The dissent contended that the “majority’s twin standards of neutrality and free choice” are contrary to decades of case precedent, are all about “jettisoning substance entirely in favor of form,” and stand “in defiance of every objective supposed to be served by the bar against establishment.”
But in addition to its contention that the Ohio voucher scheme violated traditional Establishment Clause jurisprudence, the dissent also raised the ominous spectre of the inevitable corollary to governmental aid — governmental regulation:
…governmental largesse brings government regulation. The risk is already being realized. In Ohio, for example, a condition of receiving government money under the program is that participating schools may not “discriminate on the basis of … religion,” which means the school may not give admission preferences to children who are members of the patron faith; children of a parish are generally consigned to the same admission lotteries as non-believers. Indeed, a separate condition in the Ohio program that “the school … not … teach hatred of any person or group on the basis of religion,” could be understood to prohibit religions from teaching traditionally legitimate articles of faith as to the error, sinfulness, or ignorance of others if they want government money for their schools. *** When government aid goes up, so does reliance on it; the only thing likely to go down is independence. A day will come when religious schools [receiving state funds] will learn what political leverage can do, just as Ohio’s politicians are now getting a lesson in the leverage exercised by religion.

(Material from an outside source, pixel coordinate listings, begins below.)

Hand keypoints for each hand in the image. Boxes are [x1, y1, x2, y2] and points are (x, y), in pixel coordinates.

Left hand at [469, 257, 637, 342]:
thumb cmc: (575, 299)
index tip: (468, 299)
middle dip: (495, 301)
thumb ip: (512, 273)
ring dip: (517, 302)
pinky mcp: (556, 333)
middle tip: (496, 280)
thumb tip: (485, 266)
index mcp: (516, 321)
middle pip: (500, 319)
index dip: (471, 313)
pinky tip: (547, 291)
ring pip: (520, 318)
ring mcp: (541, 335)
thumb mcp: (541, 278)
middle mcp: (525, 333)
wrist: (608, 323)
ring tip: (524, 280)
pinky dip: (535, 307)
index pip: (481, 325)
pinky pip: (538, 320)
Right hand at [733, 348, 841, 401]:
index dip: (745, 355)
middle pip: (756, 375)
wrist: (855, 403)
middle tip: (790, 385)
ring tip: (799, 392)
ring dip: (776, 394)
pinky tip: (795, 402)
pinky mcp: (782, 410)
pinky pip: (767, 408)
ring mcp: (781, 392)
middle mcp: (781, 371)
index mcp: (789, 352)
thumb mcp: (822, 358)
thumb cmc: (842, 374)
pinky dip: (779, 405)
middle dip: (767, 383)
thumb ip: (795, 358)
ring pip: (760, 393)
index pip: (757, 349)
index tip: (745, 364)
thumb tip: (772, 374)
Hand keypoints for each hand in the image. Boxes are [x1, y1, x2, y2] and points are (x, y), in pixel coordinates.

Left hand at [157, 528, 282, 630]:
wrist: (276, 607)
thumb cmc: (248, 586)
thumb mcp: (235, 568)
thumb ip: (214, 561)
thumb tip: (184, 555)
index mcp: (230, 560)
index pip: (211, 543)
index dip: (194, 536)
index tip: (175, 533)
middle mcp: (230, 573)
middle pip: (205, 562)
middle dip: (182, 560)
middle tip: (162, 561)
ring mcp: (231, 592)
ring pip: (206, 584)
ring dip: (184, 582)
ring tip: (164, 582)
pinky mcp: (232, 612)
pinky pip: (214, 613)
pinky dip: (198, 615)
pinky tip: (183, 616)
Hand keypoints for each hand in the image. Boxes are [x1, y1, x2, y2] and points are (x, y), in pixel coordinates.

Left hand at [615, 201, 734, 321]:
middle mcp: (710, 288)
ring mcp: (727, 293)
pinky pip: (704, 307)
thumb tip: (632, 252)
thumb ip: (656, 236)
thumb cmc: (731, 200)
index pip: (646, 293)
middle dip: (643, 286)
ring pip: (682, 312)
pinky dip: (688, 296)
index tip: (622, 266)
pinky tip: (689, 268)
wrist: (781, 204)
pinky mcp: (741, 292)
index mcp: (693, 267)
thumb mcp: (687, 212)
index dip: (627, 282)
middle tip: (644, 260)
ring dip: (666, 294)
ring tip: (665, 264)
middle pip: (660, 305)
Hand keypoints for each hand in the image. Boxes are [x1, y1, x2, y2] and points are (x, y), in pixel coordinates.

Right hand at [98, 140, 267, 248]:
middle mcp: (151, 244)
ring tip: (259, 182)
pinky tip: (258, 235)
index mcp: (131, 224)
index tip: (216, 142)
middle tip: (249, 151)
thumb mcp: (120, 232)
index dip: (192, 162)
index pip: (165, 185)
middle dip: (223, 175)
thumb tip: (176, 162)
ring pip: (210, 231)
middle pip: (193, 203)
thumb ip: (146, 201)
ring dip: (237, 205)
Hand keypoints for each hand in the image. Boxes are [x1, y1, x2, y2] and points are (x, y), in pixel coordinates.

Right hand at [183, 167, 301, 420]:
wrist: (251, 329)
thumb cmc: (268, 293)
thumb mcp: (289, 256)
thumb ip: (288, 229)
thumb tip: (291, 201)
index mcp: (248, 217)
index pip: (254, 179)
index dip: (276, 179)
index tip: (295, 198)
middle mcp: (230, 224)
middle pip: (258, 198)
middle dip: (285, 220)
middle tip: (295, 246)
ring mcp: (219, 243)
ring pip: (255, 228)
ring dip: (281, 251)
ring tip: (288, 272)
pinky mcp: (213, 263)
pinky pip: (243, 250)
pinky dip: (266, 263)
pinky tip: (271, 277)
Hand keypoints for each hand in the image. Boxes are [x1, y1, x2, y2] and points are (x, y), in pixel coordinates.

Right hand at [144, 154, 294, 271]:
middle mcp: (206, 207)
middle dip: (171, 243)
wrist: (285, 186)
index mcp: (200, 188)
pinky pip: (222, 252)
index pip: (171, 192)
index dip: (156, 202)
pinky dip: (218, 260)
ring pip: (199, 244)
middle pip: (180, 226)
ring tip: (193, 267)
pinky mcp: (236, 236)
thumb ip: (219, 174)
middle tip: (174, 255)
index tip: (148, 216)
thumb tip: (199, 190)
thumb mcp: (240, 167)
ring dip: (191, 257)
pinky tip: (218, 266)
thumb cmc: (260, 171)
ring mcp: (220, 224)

Constitutional scholars have opined that in terms of practical impact, “nothing else compares” with this decision on vouchers because school choice has the potential for affecting the education of tens of millions of American children. The Supreme Court’s ruling sends the educational choice debate back to the states, where its opponents have vowed to fight in the legislatures and state courts. Voucher opponents have also threatened to sponsor state legislation that will closely regulate and monitor all private schools participating in the various voucher programs.

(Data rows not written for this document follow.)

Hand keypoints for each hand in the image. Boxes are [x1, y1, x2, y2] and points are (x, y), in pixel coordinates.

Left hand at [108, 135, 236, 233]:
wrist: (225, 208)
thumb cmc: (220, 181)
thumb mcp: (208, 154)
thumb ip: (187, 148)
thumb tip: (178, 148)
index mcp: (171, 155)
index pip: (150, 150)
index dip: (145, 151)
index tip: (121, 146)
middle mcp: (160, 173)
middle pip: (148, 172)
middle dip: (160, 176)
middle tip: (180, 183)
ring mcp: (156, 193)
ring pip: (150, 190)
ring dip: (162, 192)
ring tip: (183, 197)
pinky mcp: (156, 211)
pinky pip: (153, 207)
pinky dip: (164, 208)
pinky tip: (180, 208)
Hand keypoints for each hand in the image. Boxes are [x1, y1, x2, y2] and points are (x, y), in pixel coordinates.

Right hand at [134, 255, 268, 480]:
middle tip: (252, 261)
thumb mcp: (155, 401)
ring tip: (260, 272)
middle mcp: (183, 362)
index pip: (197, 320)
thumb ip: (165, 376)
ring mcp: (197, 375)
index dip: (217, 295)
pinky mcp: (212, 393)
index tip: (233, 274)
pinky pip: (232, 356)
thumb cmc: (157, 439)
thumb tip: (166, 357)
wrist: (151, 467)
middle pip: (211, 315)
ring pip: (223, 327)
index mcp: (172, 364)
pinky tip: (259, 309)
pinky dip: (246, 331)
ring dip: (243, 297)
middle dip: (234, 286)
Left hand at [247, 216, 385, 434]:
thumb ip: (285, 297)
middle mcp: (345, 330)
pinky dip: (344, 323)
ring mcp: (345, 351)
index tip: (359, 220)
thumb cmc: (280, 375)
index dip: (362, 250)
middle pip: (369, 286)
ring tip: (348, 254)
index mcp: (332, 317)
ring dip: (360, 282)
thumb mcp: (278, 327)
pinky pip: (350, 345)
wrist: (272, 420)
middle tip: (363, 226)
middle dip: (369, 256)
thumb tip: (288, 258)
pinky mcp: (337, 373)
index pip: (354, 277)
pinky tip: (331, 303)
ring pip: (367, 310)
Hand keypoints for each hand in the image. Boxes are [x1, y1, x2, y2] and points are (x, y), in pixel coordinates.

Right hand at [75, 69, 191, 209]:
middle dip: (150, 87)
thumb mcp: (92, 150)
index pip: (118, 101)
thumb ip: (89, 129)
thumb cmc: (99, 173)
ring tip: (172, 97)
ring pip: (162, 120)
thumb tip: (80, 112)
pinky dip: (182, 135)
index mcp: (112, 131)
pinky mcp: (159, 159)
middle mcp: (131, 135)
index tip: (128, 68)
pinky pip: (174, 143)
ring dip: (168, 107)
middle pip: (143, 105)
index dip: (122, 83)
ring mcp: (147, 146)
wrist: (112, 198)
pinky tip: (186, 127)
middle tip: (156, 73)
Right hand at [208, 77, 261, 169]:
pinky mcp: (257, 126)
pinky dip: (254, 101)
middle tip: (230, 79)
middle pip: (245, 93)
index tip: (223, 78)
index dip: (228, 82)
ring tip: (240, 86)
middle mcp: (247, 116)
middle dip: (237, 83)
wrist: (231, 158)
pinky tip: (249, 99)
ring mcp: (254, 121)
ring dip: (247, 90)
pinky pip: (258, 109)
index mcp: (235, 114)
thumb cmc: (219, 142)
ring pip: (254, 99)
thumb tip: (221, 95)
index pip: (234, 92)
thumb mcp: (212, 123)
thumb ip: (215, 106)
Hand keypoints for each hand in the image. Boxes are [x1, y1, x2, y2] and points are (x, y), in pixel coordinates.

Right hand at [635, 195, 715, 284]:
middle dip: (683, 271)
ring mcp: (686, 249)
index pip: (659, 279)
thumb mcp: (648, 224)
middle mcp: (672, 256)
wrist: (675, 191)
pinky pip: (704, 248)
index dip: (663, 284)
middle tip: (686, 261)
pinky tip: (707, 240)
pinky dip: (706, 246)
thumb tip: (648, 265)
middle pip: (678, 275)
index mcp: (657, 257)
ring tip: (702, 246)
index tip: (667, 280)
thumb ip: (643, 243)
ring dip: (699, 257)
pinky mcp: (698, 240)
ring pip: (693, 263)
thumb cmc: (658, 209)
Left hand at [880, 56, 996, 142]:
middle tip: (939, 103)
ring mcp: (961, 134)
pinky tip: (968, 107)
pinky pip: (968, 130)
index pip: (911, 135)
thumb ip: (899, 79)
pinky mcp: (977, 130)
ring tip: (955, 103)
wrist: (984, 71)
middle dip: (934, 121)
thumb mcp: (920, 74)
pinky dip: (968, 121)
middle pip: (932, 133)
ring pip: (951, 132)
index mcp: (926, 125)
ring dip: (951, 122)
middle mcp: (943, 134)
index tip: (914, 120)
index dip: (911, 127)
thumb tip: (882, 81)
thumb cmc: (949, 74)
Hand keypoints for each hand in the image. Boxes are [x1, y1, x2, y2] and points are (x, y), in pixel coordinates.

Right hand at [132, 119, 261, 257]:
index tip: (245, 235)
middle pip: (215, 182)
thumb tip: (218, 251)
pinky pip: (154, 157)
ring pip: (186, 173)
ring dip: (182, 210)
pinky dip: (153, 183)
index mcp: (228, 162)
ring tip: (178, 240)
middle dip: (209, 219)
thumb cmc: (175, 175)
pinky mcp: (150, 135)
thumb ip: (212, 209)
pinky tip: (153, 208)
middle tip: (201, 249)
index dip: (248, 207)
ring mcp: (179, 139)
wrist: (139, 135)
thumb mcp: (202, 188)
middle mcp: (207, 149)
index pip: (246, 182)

Accordingly, although the Court’s voucher decision earlier this summer will give needed impetus to the charter and magnet school movement, it remains fairly certain that, like the Ohio program, private religious schools that participate in these government voucher programs will be threatened with forfeiture of their autonomy and independence in such areas as admission criteria, curriculum content, teacher certification, and other such fundamental issues. Thus, although the voucher decision clearly reflects an encouraging recent trend on the Court toward more equal treatment of religion, the decision has little promise for parental Christian schools which are understandably wary of losing their independence by submitting to loathsome governmental regulation which inevitably accompanies the receipt of government funds.